Price Stickiness: Understanding the gravity of prices
Published 12:18 pm Monday, May 19, 2025
Getting your Trinity Audio player ready...
|
I recently had a conversation with my watch repairman in Spartanburg—a man so deeply knowledgeable about timepieces that each visit feels like a walk through both a showroom and a history book. During my latest stop, he shared some news: vendors like Seiko, Hamilton and Swiss Army are warning of yet another round of price increases. He didn’t sound surprised—but oddly, I was.
It was like waking up from a nightmare and realizing it wasn’t a dream—it was real. From watches to jewelry to the price of avocados, everything seems poised to go up.
What I didn’t expect was how our conversation continued. “You know,” he said, “the prices never really go back down like you might expect them to.” While he was talking about watches, my mind quickly jumped to just about everything else.
Take the luxury watch market in the early 1980s. Gold prices soared to nearly $800 an ounce, driven by inflation, global instability and speculation. Luxury watchmakers like Rolex quickly raised prices. But when gold prices dropped, the watch prices didn’t. Buyers had already shown they were willing to pay more. Once that price point was accepted, manufacturers had no incentive to walk it back.
That’s a classic example of price stickiness—how prices rise quickly but rarely fall at the same rate, even when costs normalize. And you don’t have to look far to see this elsewhere.
Fuel prices spike with crude oil. But when oil drops, prices at the pump lag. Grocery prices surged during the pandemic and have largely remained elevated despite stabilization in supply chains.
The housing market follows a similar pattern. In March 2025, Polk County saw 37 home closings—a 2.6% drop from the year before. Listings rose to 45, and inventory increased by 5%, giving buyers a bit more breathing room. But the median sales price climbed to $445,000, up 1.8% year over year.
Still, the story isn’t one-sided. A colleague of mine who tracks daily MLS activity noticed a growing number of price reductions across the region. Homes from modest bungalows to multi-million-dollar estates have been marked down. Several others in Tryon, Saluda and Mill Spring followed suit.
While it might seem like a contradiction, these reductions are more likely corrections than a reversal of the broader trend. Many sellers likely overpriced from the start. The cuts reflect a response to more cautious buyers—not a collapse in value. If anything, they reinforce the idea that while prices can flex, they rarely retreat significantly without a larger economic shock.
Part of what keeps prices high is psychology. Once buyers adjust to a new range, it becomes the benchmark. Sellers—especially those who bought high or spent heavily on improvements—are reluctant to accept less. And just like Rolex, when a product is associated with a certain value, cutting the price risks undermining that perception.

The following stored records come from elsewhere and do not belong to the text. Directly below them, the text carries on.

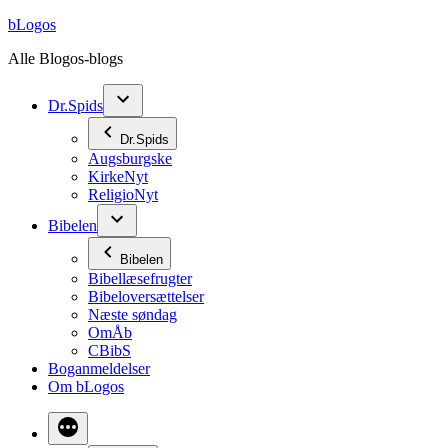
Videre
bLogos
til
Alle Blogos-blogs
indhold
Dr.Spids
Dr.Spids
Augsburgske
KirkeNyt
ReligioNyt
Bibelen
Bibelen
Bibellæsefrugter
Bibeloversættelser
Næste søndag
OmÅb
CBibS
Boganmeldelser
Om bLogos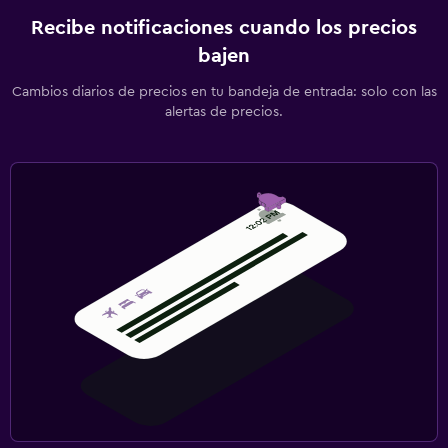
Recibe notificaciones cuando los precios
bajen
Cambios diarios de precios en tu bandeja de entrada: solo con las
alertas de precios.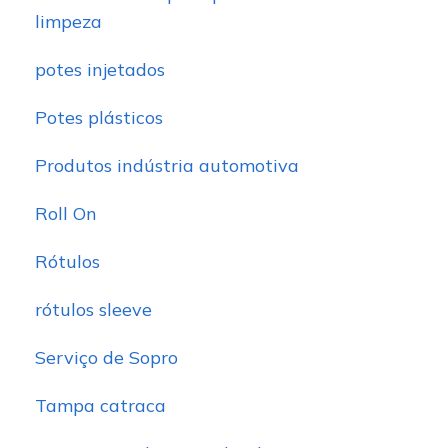
limpeza
potes injetados
Potes plásticos
Produtos indústria automotiva
Roll On
Rótulos
rótulos sleeve
Serviço de Sopro
Tampa catraca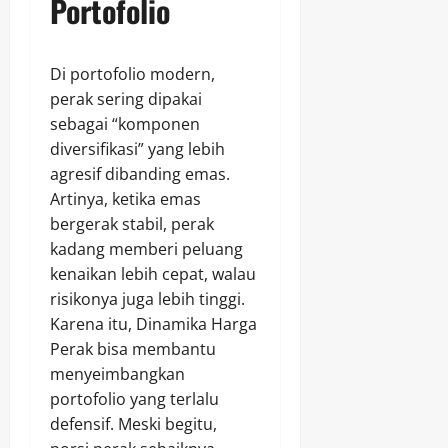
Portofolio
Di portofolio modern,
perak sering dipakai
sebagai “komponen
diversifikasi” yang lebih
agresif dibanding emas.
Artinya, ketika emas
bergerak stabil, perak
kadang memberi peluang
kenaikan lebih cepat, walau
risikonya juga lebih tinggi.
Karena itu, Dinamika Harga
Perak bisa membantu
menyeimbangkan
portofolio yang terlalu
defensif. Meski begitu,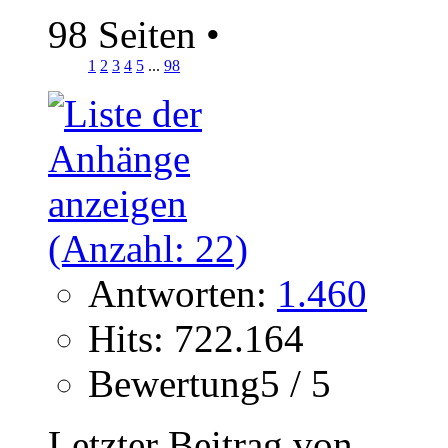
98 Seiten
•
1
2
3
4
5
...
98
Antworten:
1.460
Hits: 722.164
Bewertung5 / 5
Letzter Beitrag von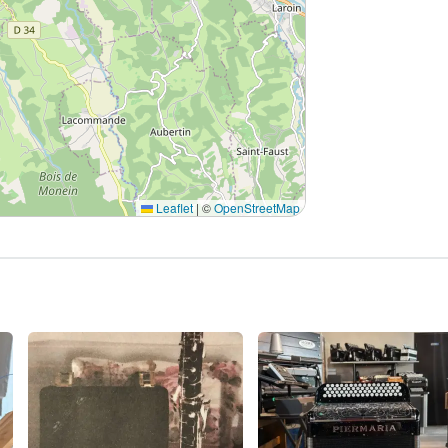
Leaflet
|
©
OpenStreetMap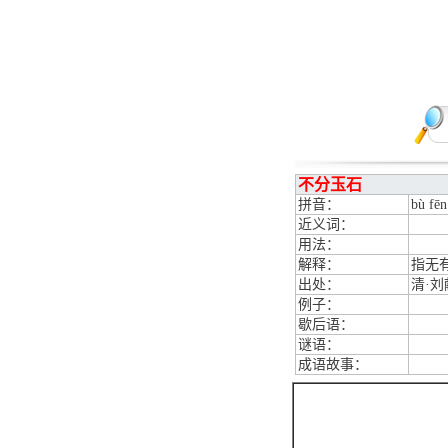
不分玉石
拼音：
bù fēn
近义词：
用法：
解释：
指无
出处：
清·
例子：
歇后语：
谜语：
成语故事：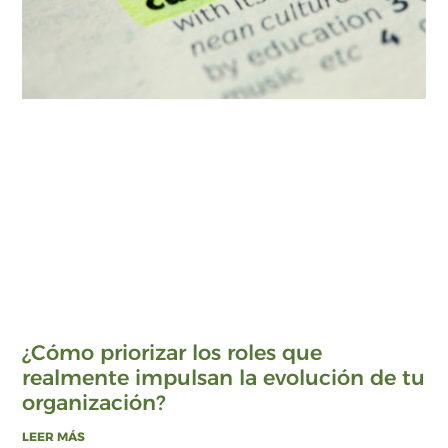
¿Cómo priorizar los roles que
realmente impulsan la evolución de tu
organización?
LEER MÁS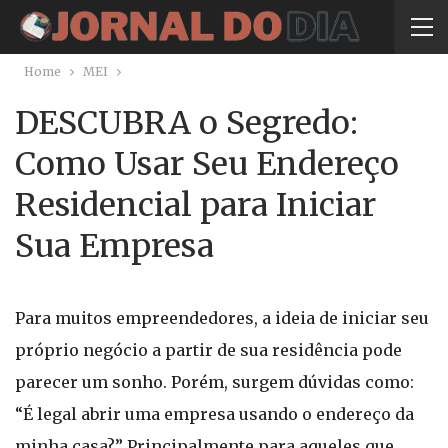
Home
MEI
DESCUBRA o Segredo:
Como Usar Seu Endereço
Residencial para Iniciar
Sua Empresa
Para muitos empreendedores, a ideia de iniciar seu
próprio negócio a partir de sua residência pode
parecer um sonho. Porém, surgem dúvidas como:
“É legal abrir uma empresa usando o endereço da
minha casa?” Principalmente para aqueles que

Another force is human nature. Greed may sound harsh, but in business, it often appears as strategic self-interest. Sellers don’t drop prices just because they can—they wait to see if someone will still pay more. In finance school, one rule was drilled into us repeatedly: the goal of any business is to maximize investor wealth. That rarely involves lowering prices voluntarily.
Add in persistent inflation, labor shortages, and high interest rates discouraging sellers from listing, and you have a market that may flatten—but is unlikely to fall.
Real-world economics are rarely symmetrical. When tariffs hit, prices rise fast. But when tariffs are lifted, relief is slow—if it comes at all. Businesses often maintain elevated prices, citing “new norms,” investing profits or simply holding the line.
So the next time someone warns you prices are rising—on a watch, a gallon of milk or a home—it might be worth asking: how likely are they to come back down?
From what I’ve seen, and from what I’ve heard in that quiet little watch shop in Spartanburg, the answer seems to be: not very.